Variance and standard deviation
Standard deviation: SD(X)=√Var(X).
Measures spread around mean.
Same units as X.
Worked example
RV X: values 1,2,3 with probs 0.2,0.5,0.3.
Find Var(X).
Solution
- E(X)=1(0.2)+2(0.5)+3(0.3)=2.1
- E(X²)=1²(0.2)+4(0.5)+9(0.3)=4.7
- Var(X)=4.7-2.1²=4.7-4.41=0.29
- SD(X)=√0.29≈0.54
Final answer
Variance=0.29, SD≈0.54.
Variance properties
Independence: If X and Y independent: Var(X+Y)=Var(X)+Var(Y).
Var(X-Y)=Var(X)+Var(Y) also!
Worked example
Var(X)=4, Var(Y)=9, independent.
Find Var(X+Y) and Var(2X).
Solution
- Var(X+Y)=4+9=13
- Var(2X)=2²(4)=16
- SD(X+Y)=√13≈3.6, SD(2X)=4
Final answer
Var(X+Y)=13, Var(2X)=16.
Feeling unprepared for exams?
Get a clear study plan, practice with real questions, and know exactly where you stand before exam day.
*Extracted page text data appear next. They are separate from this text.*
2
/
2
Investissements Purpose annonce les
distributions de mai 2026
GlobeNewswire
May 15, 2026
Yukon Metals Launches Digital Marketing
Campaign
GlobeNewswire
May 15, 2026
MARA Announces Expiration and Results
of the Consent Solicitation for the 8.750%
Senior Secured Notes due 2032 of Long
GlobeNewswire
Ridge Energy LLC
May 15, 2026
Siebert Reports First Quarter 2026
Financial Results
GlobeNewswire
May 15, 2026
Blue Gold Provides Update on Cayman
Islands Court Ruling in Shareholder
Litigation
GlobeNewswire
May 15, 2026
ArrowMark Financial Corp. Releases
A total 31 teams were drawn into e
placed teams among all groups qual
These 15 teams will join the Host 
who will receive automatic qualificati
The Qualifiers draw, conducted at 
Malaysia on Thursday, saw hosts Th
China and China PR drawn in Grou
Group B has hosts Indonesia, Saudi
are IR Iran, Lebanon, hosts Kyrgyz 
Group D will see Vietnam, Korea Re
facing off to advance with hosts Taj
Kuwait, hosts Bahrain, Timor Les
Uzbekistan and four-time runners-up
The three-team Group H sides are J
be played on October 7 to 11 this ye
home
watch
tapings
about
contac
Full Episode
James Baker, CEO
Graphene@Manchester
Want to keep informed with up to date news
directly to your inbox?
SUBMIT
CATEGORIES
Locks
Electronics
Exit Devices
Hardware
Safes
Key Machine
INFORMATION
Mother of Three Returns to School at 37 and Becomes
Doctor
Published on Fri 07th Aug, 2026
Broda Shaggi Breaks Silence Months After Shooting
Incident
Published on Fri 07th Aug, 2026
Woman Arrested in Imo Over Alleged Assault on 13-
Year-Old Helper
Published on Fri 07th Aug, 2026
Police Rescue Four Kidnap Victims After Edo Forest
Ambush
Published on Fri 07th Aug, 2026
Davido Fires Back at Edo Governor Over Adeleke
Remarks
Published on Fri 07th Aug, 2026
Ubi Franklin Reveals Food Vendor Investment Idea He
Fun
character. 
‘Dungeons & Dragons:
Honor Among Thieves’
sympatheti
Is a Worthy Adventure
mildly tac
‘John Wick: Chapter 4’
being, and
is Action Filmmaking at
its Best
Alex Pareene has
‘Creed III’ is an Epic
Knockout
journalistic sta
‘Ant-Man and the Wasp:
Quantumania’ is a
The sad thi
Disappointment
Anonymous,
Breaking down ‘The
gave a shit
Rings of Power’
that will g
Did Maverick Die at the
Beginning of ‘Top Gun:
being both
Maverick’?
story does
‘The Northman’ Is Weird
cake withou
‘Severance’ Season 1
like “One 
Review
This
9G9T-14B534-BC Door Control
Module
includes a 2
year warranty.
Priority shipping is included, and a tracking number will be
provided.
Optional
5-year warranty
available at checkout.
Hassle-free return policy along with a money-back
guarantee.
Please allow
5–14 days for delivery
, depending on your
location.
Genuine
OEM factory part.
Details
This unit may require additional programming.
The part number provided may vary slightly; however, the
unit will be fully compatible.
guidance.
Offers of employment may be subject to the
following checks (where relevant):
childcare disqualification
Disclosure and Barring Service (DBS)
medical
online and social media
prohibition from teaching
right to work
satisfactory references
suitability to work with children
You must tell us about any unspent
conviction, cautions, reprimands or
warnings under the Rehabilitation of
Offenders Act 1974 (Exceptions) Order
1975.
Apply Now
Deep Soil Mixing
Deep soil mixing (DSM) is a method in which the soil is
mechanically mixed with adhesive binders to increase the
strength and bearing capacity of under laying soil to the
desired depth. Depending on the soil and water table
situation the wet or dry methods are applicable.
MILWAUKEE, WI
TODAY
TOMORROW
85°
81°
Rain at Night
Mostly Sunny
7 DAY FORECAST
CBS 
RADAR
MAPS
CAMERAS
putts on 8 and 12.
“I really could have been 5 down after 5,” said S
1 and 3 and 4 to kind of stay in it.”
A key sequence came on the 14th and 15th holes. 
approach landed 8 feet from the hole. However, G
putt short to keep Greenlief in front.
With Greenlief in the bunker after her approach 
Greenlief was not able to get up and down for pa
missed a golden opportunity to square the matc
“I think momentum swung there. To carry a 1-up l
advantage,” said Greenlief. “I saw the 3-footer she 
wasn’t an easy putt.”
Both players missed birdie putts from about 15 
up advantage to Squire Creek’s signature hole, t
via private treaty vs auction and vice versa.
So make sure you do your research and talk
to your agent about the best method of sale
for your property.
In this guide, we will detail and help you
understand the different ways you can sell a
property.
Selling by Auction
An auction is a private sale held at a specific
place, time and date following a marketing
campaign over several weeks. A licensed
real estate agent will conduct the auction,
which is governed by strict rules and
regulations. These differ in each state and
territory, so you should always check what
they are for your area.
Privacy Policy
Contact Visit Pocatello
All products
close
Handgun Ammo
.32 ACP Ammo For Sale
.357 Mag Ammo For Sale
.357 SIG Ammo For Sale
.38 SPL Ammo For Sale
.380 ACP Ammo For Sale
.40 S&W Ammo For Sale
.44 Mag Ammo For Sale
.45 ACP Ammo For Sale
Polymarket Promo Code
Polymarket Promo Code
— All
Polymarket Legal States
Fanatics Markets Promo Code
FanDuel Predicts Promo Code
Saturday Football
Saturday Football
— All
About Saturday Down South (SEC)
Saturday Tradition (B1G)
No more guessing.
Interpreting spread
Larger SD means: More spread around mean.
Values more likely to be far from mean.
Less predictable outcome.
| SD value | Interpretation |
|---|---|
| Small (near 0) | Values cluster near mean |
| Large (>2) | Values spread out, high variability |
Comparison example
Distribution A: SD=0.1.
Distribution B: SD=2.
Which is more predictable?
Answer
- A has SD=0.1 (tiny spread)
- B has SD=2 (large spread)
- A is highly predictable: values stay near mean
- B is unpredictable: values vary widely
Final answer
A more predictable. Smaller SD = clustering.
Variance for grouped data
From frequency table: Use class midpoints as x values.
Apply same variance formula.
Worked example
Classes [0-10) freq 5, [10-20) freq 8, [20-30) freq 7.
Find variance.
Solution
- Midpoints: 5,15,25. Total n=20
- E(X)=(5×5+15×8+25×7)/20=2.5
- E(X²)=(25×5+225×8+625×7)/20
- Calculate Var(X) from formula
Final answer
Use midpoint method for grouped variance.
IB-style question — standard deviation of grouped data [6 marks]
The waiting times, t minutes, of 40 customers at a service desk are grouped in the frequency table below.
Time (min): 0 ≤ t < 20, 20 ≤ t < 40, 40 ≤ t < 60, 60 ≤ t < 80
Frequency: 4, 10, 14, 12
(a) Write down the mid-interval value of each class.
(b) Use your GDC to find an estimate for the mean waiting time.
(c) Find the standard deviation of the waiting times.
Step by step
- (a) The mid-interval value is the middle of each class.
- (b) Enter the midpoints in L1 and the frequencies in L2, then run 1-Var Stats. The mean is the reported x̄.
- (c) The standard deviation is the σx (population) value the GDC reports.
- The GDC returns σx directly.
Final answer
(a) Midpoints 10, 30, 50, 70. (b) Mean ≈ 47 minutes. (c) Standard deviation σx ≈ 19.3 minutes (use the σx value, not Sx).